In an interview with NJ.com, Republican Senate candidate Steve Lonegan attributed his recent electoral loss on the government shutdown.
“There is no doubt in my mind or in the minds of any of my campaign staff that the shutdown cost me the election,” Lonegan said in an interview published Monday. “If I had known it was going to happen and that it was going to be handled so badly in Washington, I wouldn’t have run for Senate.”
Lonegan had supported the shutdown during his campaign to fill the Senate seat recently vacated by the late Frank Lautenberg. In the special election, Lonegan lost to the Democratic nominee, Newark Mayor Cory Booker, by a margin of 55% to 44%.
According to Lonegan, the former Republican mayor of Bogota, N.J., momentum was on his side prior to the October 1st shutdown. At that point, polling data showed him down by only 13%, as opposed to the 30% deficit he faced earlier on.
In the interview, Lonegan contends that his strategy was to pull within 10% and then spend the final two weeks hammering Booker and the Democrats over Obamacare.
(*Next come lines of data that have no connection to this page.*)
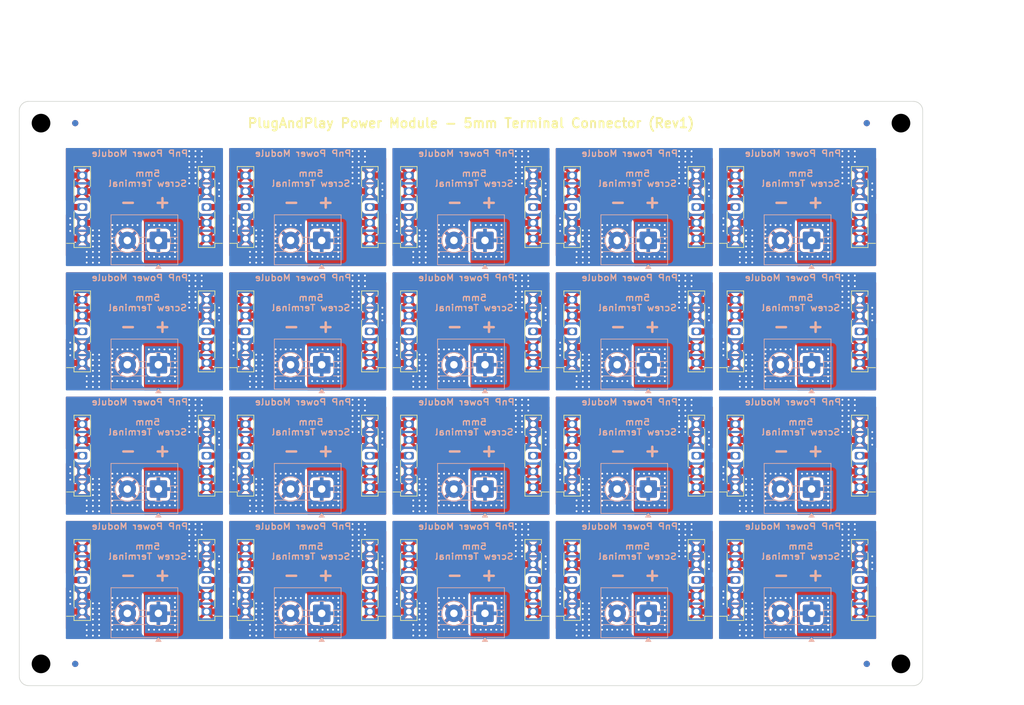
<source format=kicad_pcb>
(kicad_pcb
	(version 20240108)
	(generator "pcbnew")
	(generator_version "8.0")
	(general
		(thickness 1.6)
		(legacy_teardrops no)
	)
	(paper "A4")
	(title_block
		(title "PlugAndPlay Power Module - 5mm Terminal Connector")
		(date "2025-04-26")
		(rev "1")
		(company "A.B. Yazamut")
	)
	(layers
		(0 "F.Cu" signal)
		(31 "B.Cu" signal)
		(32 "B.Adhes" user "B.Adhesive")
		(33 "F.Adhes" user "F.Adhesive")
		(34 "B.Paste" user)
		(35 "F.Paste" user)
		(36 "B.SilkS" user "B.Silkscreen")
		(37 "F.SilkS" user "F.Silkscreen")
		(38 "B.Mask" user)
		(39 "F.Mask" user)
		(40 "Dwgs.User" user "User.Drawings")
		(41 "Cmts.User" user "User.Comments")
		(42 "Eco1.User" user "User.Eco1")
		(43 "Eco2.User" user "User.Eco2")
		(44 "Edge.Cuts" user)
		(45 "Margin" user)
		(46 "B.CrtYd" user "B.Courtyard")
		(47 "F.CrtYd" user "F.Courtyard")
		(48 "B.Fab" user)
		(49 "F.Fab" user)
		(50 "User.1" user)
		(51 "User.2" user)
		(52 "User.3" user)
		(53 "User.4" user)
		(54 "User.5" user)
		(55 "User.6" user)
		(56 "User.7" user)
		(57 "User.8" user)
		(58 "User.9" user)
	)
	(setup
		(pad_to_mask_clearance 0)
		(allow_soldermask_bridges_in_footprints no)
		(aux_axis_origin 75.825 20)
		(grid_origin 75.825 20)
		(pcbplotparams
			(layerselection 0x00010fc_ffffffff)
			(plot_on_all_layers_selection 0x0000000_00000000)
			(disableapertmacros no)
			(usegerberextensions no)
			(usegerberattributes yes)
			(usegerberadvancedattributes yes)
			(creategerberjobfile yes)
			(dashed_line_dash_ratio 12.000000)
			(dashed_line_gap_ratio 3.000000)
			(svgprecision 4)
			(plotframeref no)
			(viasonmask no)
			(mode 1)
			(useauxorigin no)
			(hpglpennumber 1)
			(hpglpenspeed 20)
			(hpglpendiameter 15.000000)
			(pdf_front_fp_property_popups yes)
			(pdf_back_fp_property_popups yes)
			(dxfpolygonmode yes)
			(dxfimperialunits yes)
			(dxfusepcbnewfont yes)
			(psnegative no)
			(psa4output no)
			(plotreference yes)
			(plotvalue yes)
			(plotfptext yes)
			(plotinvisibletext no)
			(sketchpadsonfab no)
			(subtractmaskfromsilk no)
			(outputformat 1)
			(mirror no)
			(drillshape 1)
			(scaleselection 1)
			(outputdirectory "")
		)
	)
	(net 0 "")
	(net 1 "Board_0-GND")
	(net 2 "Board_0-VDC")
	(net 3 "Board_0-unconnected-(J1-Pin_3-Pad3)")
	(net 4 "Board_0-unconnected-(J2-Pin_3-Pad3)")
	(net 5 "Board_1-GND")
	(net 6 "Board_1-VDC")
	(net 7 "Board_1-unconnected-(J1-Pin_3-Pad3)")
	(net 8 "Board_1-unconnected-(J2-Pin_3-Pad3)")
	(net 9 "Board_2-GND")
	(net 10 "Board_2-VDC")
	(net 11 "Board_2-unconnected-(J1-Pin_3-Pad3)")
	(net 12 "Board_2-unconnected-(J2-Pin_3-Pad3)")
	(net 13 "Board_3-GND")
	(net 14 "Board_3-VDC")
	(net 15 "Board_3-unconnected-(J1-Pin_3-Pad3)")
	(net 16 "Board_3-unconnected-(J2-Pin_3-Pad3)")
	(net 17 "Board_4-GND")
	(net 18 "Board_4-VDC")
	(net 19 "Board_4-unconnected-(J1-Pin_3-Pad3)")
	(net 20 "Board_4-unconnected-(J2-Pin_3-Pad3)")
	(net 21 "Board_5-GND")
	(net 22 "Board_5-VDC")
	(net 23 "Board_5-unconnected-(J1-Pin_3-Pad3)")
	(net 24 "Board_5-unconnected-(J2-Pin_3-Pad3)")
	(net 25 "Board_6-GND")
	(net 26 "Board_6-VDC")
	(net 27 "Board_6-unconnected-(J1-Pin_3-Pad3)")
	(net 28 "Board_6-unconnected-(J2-Pin_3-Pad3)")
	(net 29 "Board_7-GND")
	(net 30 "Board_7-VDC")
	(net 31 "Board_7-unconnected-(J1-Pin_3-Pad3)")
	(net 32 "Board_7-unconnected-(J2-Pin_3-Pad3)")
	(net 33 "Board_8-GND")
	(net 34 "Board_8-VDC")
	(net 35 "Board_8-unconnected-(J1-Pin_3-Pad3)")
	(net 36 "Board_8-unconnected-(J2-Pin_3-Pad3)")
	(net 37 "Board_9-GND")
	(net 38 "Board_9-VDC")
	(net 39 "Board_9-unconnected-(J1-Pin_3-Pad3)")
	(net 40 "Board_9-unconnected-(J2-Pin_3-Pad3)")
	(net 41 "Board_10-GND")
	(net 42 "Board_10-VDC")
	(net 43 "Board_10-unconnected-(J1-Pin_3-Pad3)")
	(net 44 "Board_10-unconnected-(J2-Pin_3-Pad3)")
	(net 45 "Board_11-GND")
	(net 46 "Board_11-VDC")
	(net 47 "Board_11-unconnected-(J1-Pin_3-Pad3)")
	(net 48 "Board_11-unconnected-(J2-Pin_3-Pad3)")
	(net 49 "Board_12-GND")
	(net 50 "Board_12-VDC")
	(net 51 "Board_12-unconnected-(J1-Pin_3-Pad3)")
	(net 52 "Board_12-unconnected-(J2-Pin_3-Pad3)")
	(net 53 "Board_13-GND")
	(net 54 "Board_13-VDC")
	(net 55 "Board_13-unconnected-(J1-Pin_3-Pad3)")
	(net 56 "Board_13-unconnected-(J2-Pin_3-Pad3)")
	(net 57 "Board_14-GND")
	(net 58 "Board_14-VDC")
	(net 59 "Board_14-unconnected-(J1-Pin_3-Pad3)")
	(net 60 "Board_14-unconnected-(J2-Pin_3-Pad3)")
	(net 61 "Board_15-GND")
	(net 62 "Board_15-VDC")
	(net 63 "Board_15-unconnected-(J1-Pin_3-Pad3)")
	(net 64 "Board_15-unconnected-(J2-Pin_3-Pad3)")
	(net 65 "Board_16-GND")
	(net 66 "Board_16-VDC")
	(net 67 "Board_16-unconnected-(J1-Pin_3-Pad3)")
	(net 68 "Board_16-unconnected-(J2-Pin_3-Pad3)")
	(net 69 "Board_17-GND")
	(net 70 "Board_17-VDC")
	(net 71 "Board_17-unconnected-(J1-Pin_3-Pad3)")
	(net 72 "Board_17-unconnected-(J2-Pin_3-Pad3)")
	(net 73 "Board_18-GND")
	(net 74 "Board_18-VDC")
	(net 75 "Board_18-unconnected-(J1-Pin_3-Pad3)")
	(net 76 "Board_18-unconnected-(J2-Pin_3-Pad3)")
	(net 77 "Board_19-GND")
	(net 78 "Board_19-VDC")
	(net 79 "Board_19-unconnected-(J1-Pin_3-Pad3)")
	(net 80 "Board_19-unconnected-(J2-Pin_3-Pad3)")
	(footprint "Fiducial:Fiducial_1mm_Mask2mm" (layer "F.Cu") (at 212.665 48.5))
	(footprint "NPTH" (layer "F.Cu") (at 79.325 110.5))
	(footprint "Library:PinSocket_1x05_P2.54mm_Vertical_SMD_Pin1Left" (layer "F.Cu") (at 184.77 97 180))
	(footprint "Library:PinSocket_1x05_P2.54mm_Vertical_SMD_Pin1Right" (layer "F.Cu") (at 191.04 77 180))
	(footprint "Fiducial:Fiducial_1mm_Mask2mm" (layer "F.Cu") (at 212.665 88.5))
	(footprint "Library:PinSocket_1x05_P2.54mm_Vertical_SMD_Pin1Right" (layer "F.Cu") (at 85.96 77 180))
	(footprint "Library:PinSocket_1x05_P2.54mm_Vertical_SMD_Pin1Left" (layer "F.Cu") (at 211.04 97 180))
	(footprint "Fiducial:Fiducial_1mm_Mask2mm" (layer "F.Cu") (at 133.855 28.5))
	(footprint "NPTH" (layer "F.Cu") (at 217.675 110.5))
	(footprint "Library:PinSocket_1x05_P2.54mm_Vertical_SMD_Pin1Left" (layer "F.Cu") (at 158.5 57 180))
	(footprint "Library:PinSocket_1x05_P2.54mm_Vertical_SMD_Pin1Right" (layer "F.Cu") (at 138.5 57 180))
	(footprint "Fiducial:Fiducial_1mm_Mask2mm" (layer "F.Cu") (at 189.405 105.5))
	(footprint "Fiducial:Fiducial_1mm_Mask2mm" (layer "F.Cu") (at 110.595 85.5))
	(footprint "Library:PinSocket_1x05_P2.54mm_Vertical_SMD_Pin1Right" (layer "F.Cu") (at 138.5 37 180))
	(footprint "Fiducial" (layer "F.Cu") (at 84.825 110.5))
	(footprint "Fiducial:Fiducial_1mm_Mask2mm" (layer "F.Cu") (at 136.865 85.5))
	(footprint "Fiducial:Fiducial_1mm_Mask2mm" (layer "F.Cu") (at 136.865 105.5))
	(footprint "Library:PinSocket_1x05_P2.54mm_Vertical_SMD_Pin1Left" (layer "F.Cu") (at 184.77 57 180))
	(footprint "Fiducial" (layer "F.Cu") (at 212.175 110.5))
	(footprint "Fiducial:Fiducial_1mm_Mask2mm" (layer "F.Cu") (at 133.855 88.5))
	(footprint "Library:PinSocket_1x05_P2.54mm_Vertical_SMD_Pin1Left" (layer "F.Cu") (at 158.5 77 180))
	(footprint "Library:PinSocket_1x05_P2.54mm_Vertical_SMD_Pin1Left" (layer "F.Cu") (at 132.23 57 180))
	(footprint "Fiducial:Fiducial_1mm_Mask2mm" (layer "F.Cu") (at 160.125 28.5))
	(footprint "Fiducial:Fiducial_1mm_Mask2mm" (layer "F.Cu") (at 163.135 85.5))
	(footprint "Library:PinSocket_1x05_P2.54mm_Vertical_SMD_Pin1Left" (layer "F.Cu") (at 211.04 77 180))
	(footprint "Fiducial:Fiducial_1mm_Mask2mm" (layer "F.Cu") (at 133.855 48.5))
	(footprint "Fiducial:Fiducial_1mm_Mask2mm" (layer "F.Cu") (at 186.395 28.5))
	(footprint "Library:PinSocket_1x05_P2.54mm_Vertical_SMD_Pin1Left" (layer "F.Cu") (at 132.23 77 180))
	(footprint "Fiducial:Fiducial_1mm_Mask2mm" (layer "F.Cu") (at 212.665 68.5))
	(footprint "Fiducial:Fiducial_1mm_Mask2mm" (layer "F.Cu") (at 163.135 45.5))
	(footprint "Library:PinSocket_1x05_P2.54mm_Vertical_SMD_Pin1Left"
		(layer "F.Cu")
		(uuid "63c1f442-984e-43c2-a30f-0ae994ff2cb8")
		(at 105.96 37 180)
		(descr "surface-mounted straight socket strip, 1x05, 2.54mm pitch, single row, style 1 (pin 1 left) (https://cdn.harwin.com/pdfs/M20-786.pdf), script generated")
		(tags "Surface mounted socket strip SMD 1x05 2.54mm single row style1 pin1 left")
		(property "Reference" "J2"
			(at 0 -7.95 0)
			(unlocked yes)
			(layer "F.Fab")
			(uuid "6c3429be-5a11-41e4-8ba7-a0ce8d38c464")
			(effects
				(font
					(size 1 1)
					(thickness 0.15)
				)
			)
		)
		(property "Value" "Conn_01x05"
			(at 0 7.95 0)
			(unlocked yes)
			(layer "F.Fab")
			(uuid "7eb7ec2d-ce9a-440f-9f87-513d8c05cf4b")
			(effects
				(font
					(size 1 1)
					(thickness 0.15)
				)
			)
		)
		(property "Footprint" "Library:PinSocket_1x05_P2.54mm_Vertical_SMD_Pin1Left"
			(at 0 0 180)
			(unlocked yes)
			(layer "F.Fab")
			(hide yes)
			(uuid "3b6f4d1b-7006-4914-ae70-a5a1b74e9c9b")
			(effects
				(font
					(size 1.27 1.27)
					(thickness 0.15)
				)
			)
		)
		(property "Datasheet" ""
			(at 0 0 180)
			(unlocked yes)
			(layer "F.Fab")
			(hide yes)
			(uuid "cf68487b-31f0-4489-8fb6-8a9aa90ce8b7")
			(effects
				(font
					(size 1.27 1.27)
					(thickness 0.15)
				)
			)
		)
		(property "Description" "Generic connector, single row, 01x05, script generated (kicad-library-utils/schlib/autogen/connector/)"
			(at 0 0 180)
			(unlocked yes)
			(layer "F.Fab")
			(hide yes)
			(uuid "c355f4b0-d5b3-4ce8-9c4c-fec22ab16efc")
			(effects
				(font
					(size 1.27 1.27)
					(thickness 0.15)
				)
			)
		)
		(property "Feeder" "24mm"
			(at 0 0 180)
			(unlocked yes)
			(layer "F.Fab")
			(hide yes)
			(uuid "0b9cc172-e06a-494a-9605-3b09cbf427fd")
			(effects
				(font
					(size 1 1)
					(thickness 0.15)
				)
			)
		)
		(property "MPN" "RealRun"
			(at 0 0 180)
			(unlocked yes)
			(layer "F.Fab")
			(hide yes)
			(uuid "577afe36-df33-410b-af5b-6e91c93543f5")
			(effects
				(font
					(size 1 1)
					(thickness 0.15)
				)
			)
		)
		(path "/873f80a3-d3a8-46ae-a8d6-958f2c930c6c")
		(solder_paste_ratio 0.05)
		(attr smd)
		(fp_line
			(start 1.33 3.3)
			(end 1.33 6.51)
			(stroke
				(width 0.12)
				(type solid)
			)
			(layer "F.SilkS")
			(uuid "e1e7323a-87fc-4649-a43e-b94e1c6af2d2")
		)
		(fp_line
			(start 1.33 -1.78)
			(end 1.33 1.78)
			(stroke
				(width 0.12)
				(type solid)
			)
			(layer "F.SilkS")
			(uuid "7eca95bb-b767-4a7e-9065-5fc2d15f35d5")
		)
		(fp_line
			(start 1.33 -6.51)
			(end 1.33 -3.3)
			(stroke
				(width 0.12)
				(type solid)
			)
			(layer "F.SilkS")
			(uuid "68ab2e10-1618-4d4e-8347-969d80dacdc1")
		)
		(fp_line
			(start -1.33 6.51)
			(end 1.33 6.51)
			(stroke
				(width 0.12)
				(type solid)
			)
			(layer "F.SilkS")
			(uuid "7a7b2407-b220-4844-8f82-5faebab970fe")
		)
		(fp_line
			(start -1.33 5.84)
			(end -1.33 6.51)
			(stroke
				(width 0.12)
				(type solid)
			)
			(layer "F.SilkS")
			(uuid "fb88b3eb-f97f-4679-8408-1a3df8c5e674")
		)
		(fp_line
			(start -1.33 0.76)
			(end -1.33 4.32)
			(stroke
				(width 0.12)
				(type solid)
			)
			(layer "F.SilkS")
			(uuid "6af98c05-788b-430a-92f4-ae5246e2883b")
		)
		(fp_line
			(start -1.33 -4.32)
			(end -1.33 -0.76)
			(stroke
				(width 0.12)
				(type solid)
			)
			(layer "F.SilkS")
			(uuid "227ac5d7-067d-4e1a-999a-eda344c2ea43")
		)
		(fp_line
			(start -1.33 -6.51)
			(end 1.33 -6.51)
			(stroke
				(width 0.12)
				(type solid)
			)
			(layer "F.SilkS")
			(uuid "c2c37ae
... [1965144 chars truncated]
</source>
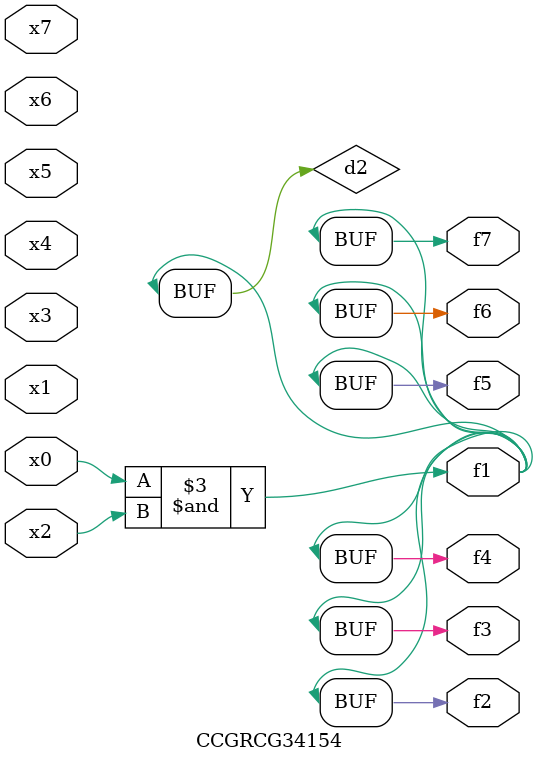
<source format=v>
module CCGRCG34154(
	input x0, x1, x2, x3, x4, x5, x6, x7,
	output f1, f2, f3, f4, f5, f6, f7
);

	wire d1, d2;

	nor (d1, x3, x6);
	and (d2, x0, x2);
	assign f1 = d2;
	assign f2 = d2;
	assign f3 = d2;
	assign f4 = d2;
	assign f5 = d2;
	assign f6 = d2;
	assign f7 = d2;
endmodule

</source>
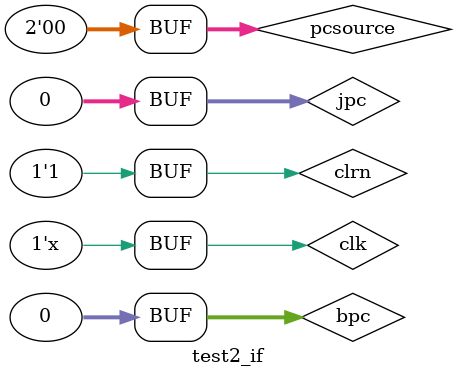
<source format=v>
`timescale 1ns / 1ps


module test2_if;

	// Inputs
	reg clk;
	reg clrn;
	reg [1:0] pcsource;
	reg [31:0] bpc;
	reg [31:0] jpc;

	// Outputs
	wire [31:0] pc4;
	wire [31:0] inst;
	wire [31:0] PC;

	// Instantiate the Unit Under Test (UUT)
	IF_STAGE uut (
		.clk(clk), 
		.clrn(clrn), 
		.pcsource(pcsource), 
		.bpc(bpc), 
		.jpc(jpc), 
		.pc4(pc4), 
		.inst(inst), 
		.PC(PC)
	);

	initial begin
		// Initialize Inputs
		clk = 0;
		clrn = 0;
		pcsource = 0;
		bpc = 0;
		jpc = 0;

		// Wait 100 ns for global reset to finish
		#100;
      clrn = 1;
		// Add stimulus here

	end
   always #50 clk = ~clk;
endmodule


</source>
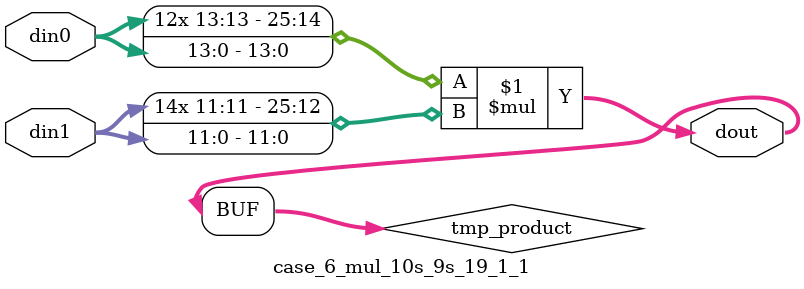
<source format=v>

`timescale 1 ns / 1 ps

 (* use_dsp = "no" *)  module case_6_mul_10s_9s_19_1_1(din0, din1, dout);
parameter ID = 1;
parameter NUM_STAGE = 0;
parameter din0_WIDTH = 14;
parameter din1_WIDTH = 12;
parameter dout_WIDTH = 26;

input [din0_WIDTH - 1 : 0] din0; 
input [din1_WIDTH - 1 : 0] din1; 
output [dout_WIDTH - 1 : 0] dout;

wire signed [dout_WIDTH - 1 : 0] tmp_product;



























assign tmp_product = $signed(din0) * $signed(din1);








assign dout = tmp_product;





















endmodule

</source>
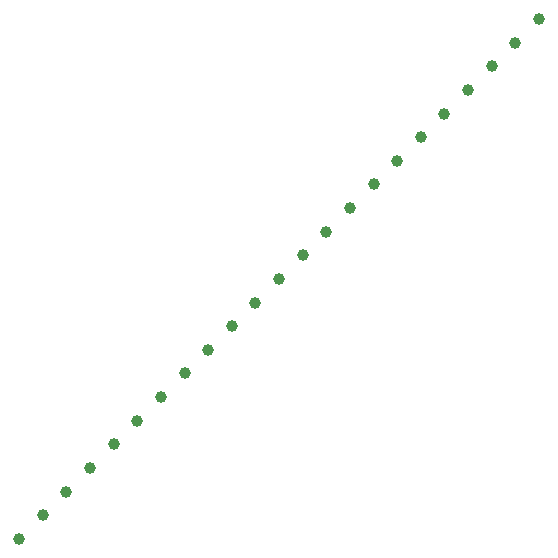
<source format=gbr>
G04 Examples for testing time performance of Gerber parsers*
%FSLAX26Y26*%
%MOMM*%
%ADD10C,1*%
%LPD*%
D10*
X0Y0D03*
X2000000Y2000000D03*
X4000000Y4000000D03*
X6000000Y6000000D03*
X8000000Y8000000D03*
X10000000Y10000000D03*
X12000000Y12000000D03*
X14000000Y14000000D03*
X16000000Y16000000D03*
X18000000Y18000000D03*
X20000000Y20000000D03*
X22000000Y22000000D03*
X24000000Y24000000D03*
X26000000Y26000000D03*
X28000000Y28000000D03*
X30000000Y30000000D03*
X32000000Y32000000D03*
X34000000Y34000000D03*
X36000000Y36000000D03*
X38000000Y38000000D03*
X40000000Y40000000D03*
X42000000Y42000000D03*
X44000000Y44000000D03*
M02*

</source>
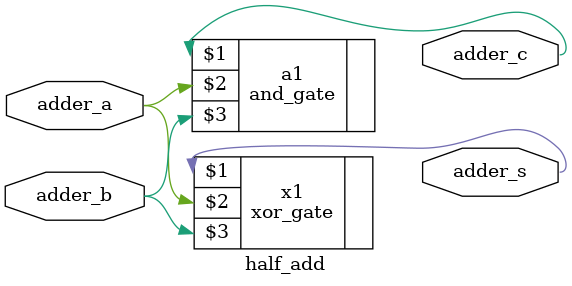
<source format=sv>
`include "and_gate.sv"
`include "xor_gate.sv"

module half_add(input adder_a,adder_b, output adder_s,adder_c);
  //instantiate AND and XOR gates
  and_gate a1(adder_c,adder_a,adder_b);        //complete these lines
  xor_gate x1(adder_s,adder_a,adder_b);
  
endmodule

</source>
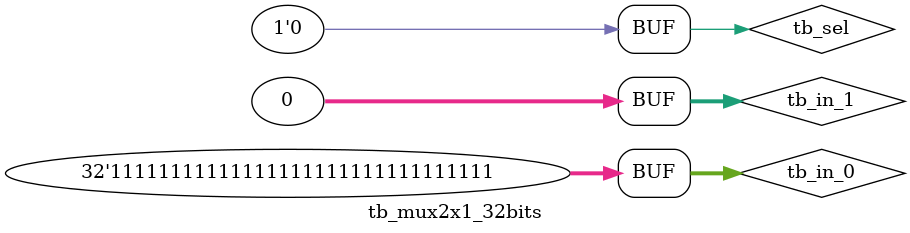
<source format=v>
module mux2x1_32bits (
    input [31:0] in_0,
    input [31:0] in_1,
    input sel,
    output [31:0] out 
);

    assign out = (sel) ? in_1 : in_0;

endmodule


module tb_mux2x1_32bits();
	reg [31:0] tb_in_0;
    reg [31:0] tb_in_1;
    reg tb_sel;
    wire [31:0] tb_out;
	
	initial begin
		tb_in_0 = 32'hFFFFFFFF;
		tb_in_1 = 32'h00000000;
		tb_sel = 1'b0;
		#25 tb_sel = 1'b1;
		#25 tb_sel = 1'b0;
		#25;
	end
	
	mux2x1_32bits test_mux2x1_32bits(
		.in_0 (tb_in_0),
		.in_1 (tb_in_1),
		.sel  (tb_sel ),
		.out  (tb_out )
	);
	
endmodule
</source>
But when the shutdown hit, Lonegan was forced to align himself with the tea party elements of the GOP that were being lambasted by both the mainstream press and powerful factions of the party itself.
“I had no choice,” he said. “You either have to attack your party or be a team player. I was a team player.”
The way his party handled the shutdown, he asserted, cost him any chance of pulling closer to Booker. “The Republicans in Washington fumbled it terribly and it became all about the shutdown and the debacle of Obamacare’s launch was lost,” he told NJ.com.